Routing Firewalls Guarding the Substation Perimeter
To create a security perimeter for the substation, a security control point needs to be established to restrict and monitor traffic flowing into and out of the substation.
Typically, this will be a dedicated firewall, but in some cases a router or terminal server can be used. These need to be able to filter large amounts of traffic and interface transparently to IT systems using security protocols, such as RADIUS and TACACS+. It is critical that this device is both security hardened and monitored for indication of attacks.
There are two primary options for implementing network security technologies for a substation:
Industrial firewalls that control and monitor traffic; comparing the traffic passing through to a predefined security policy, and discarding messages that do not meet the policy’s requirements. Firewalls can be installed both at the ESP boundary and between internal zones.

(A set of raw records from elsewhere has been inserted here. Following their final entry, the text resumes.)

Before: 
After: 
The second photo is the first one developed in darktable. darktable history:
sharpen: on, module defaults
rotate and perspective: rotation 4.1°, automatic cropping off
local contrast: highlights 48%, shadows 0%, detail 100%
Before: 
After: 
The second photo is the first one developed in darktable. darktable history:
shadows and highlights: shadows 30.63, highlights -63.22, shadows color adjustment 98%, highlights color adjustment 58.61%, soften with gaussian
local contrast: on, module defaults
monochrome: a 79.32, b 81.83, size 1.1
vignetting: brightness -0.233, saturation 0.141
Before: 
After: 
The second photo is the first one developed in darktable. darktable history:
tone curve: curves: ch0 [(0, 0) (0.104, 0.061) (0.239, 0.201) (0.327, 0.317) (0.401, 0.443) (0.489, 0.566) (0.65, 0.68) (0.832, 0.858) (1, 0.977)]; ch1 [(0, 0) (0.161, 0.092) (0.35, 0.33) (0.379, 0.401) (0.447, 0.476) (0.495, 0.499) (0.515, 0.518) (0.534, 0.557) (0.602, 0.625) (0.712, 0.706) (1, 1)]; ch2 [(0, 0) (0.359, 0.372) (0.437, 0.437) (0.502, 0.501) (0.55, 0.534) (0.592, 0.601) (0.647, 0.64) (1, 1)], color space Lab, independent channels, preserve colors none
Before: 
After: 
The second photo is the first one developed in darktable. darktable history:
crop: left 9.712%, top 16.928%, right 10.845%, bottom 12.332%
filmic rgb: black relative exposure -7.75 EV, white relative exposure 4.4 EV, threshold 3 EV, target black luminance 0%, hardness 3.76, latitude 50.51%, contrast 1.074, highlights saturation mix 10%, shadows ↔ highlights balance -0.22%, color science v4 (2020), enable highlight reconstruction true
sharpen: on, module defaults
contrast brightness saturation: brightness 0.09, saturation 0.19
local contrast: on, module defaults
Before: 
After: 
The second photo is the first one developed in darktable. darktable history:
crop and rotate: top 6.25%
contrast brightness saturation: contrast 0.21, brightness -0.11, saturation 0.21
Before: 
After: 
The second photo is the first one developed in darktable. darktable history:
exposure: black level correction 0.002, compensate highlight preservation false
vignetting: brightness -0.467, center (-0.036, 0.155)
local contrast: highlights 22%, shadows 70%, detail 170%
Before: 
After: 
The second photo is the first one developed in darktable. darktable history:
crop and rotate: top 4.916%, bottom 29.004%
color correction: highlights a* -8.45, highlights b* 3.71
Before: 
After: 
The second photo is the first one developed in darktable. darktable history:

VPNs (Virtual Private Networks) are networks that are layered onto a more general network using specific protocols or methods to ensure “private” transmission of data. VPN sessions tunnel across the transport network in an encrypted format, making them “invisible” for all practical purposes.
Transparent Firewalls to Protect Core Processes
Transparent firewalls, such as the Tofino Xenon, are security devices with special features for industrial use. At first glance, they appear on the network like a traditional Ethernet switch, but they actually inspect network messages in great detail.
The “transparent” feature allows them to be dropped into existing systems without requiring readdressing of the station devices. This means that organizations can retrofit security zones into live environments without a shutdown. They also allow the installation of security controls within a single subnetwork; for example within a large process bus.
The “firewall” feature provides detailed “stateful” inspection of all network protocols so inappropriate traffic can be blocked. For example, rate limits can be set to prevent “traffic storms” while deep packet inspection rules can be set to prevent inappropriate commands from being sent to IEDs or controllers.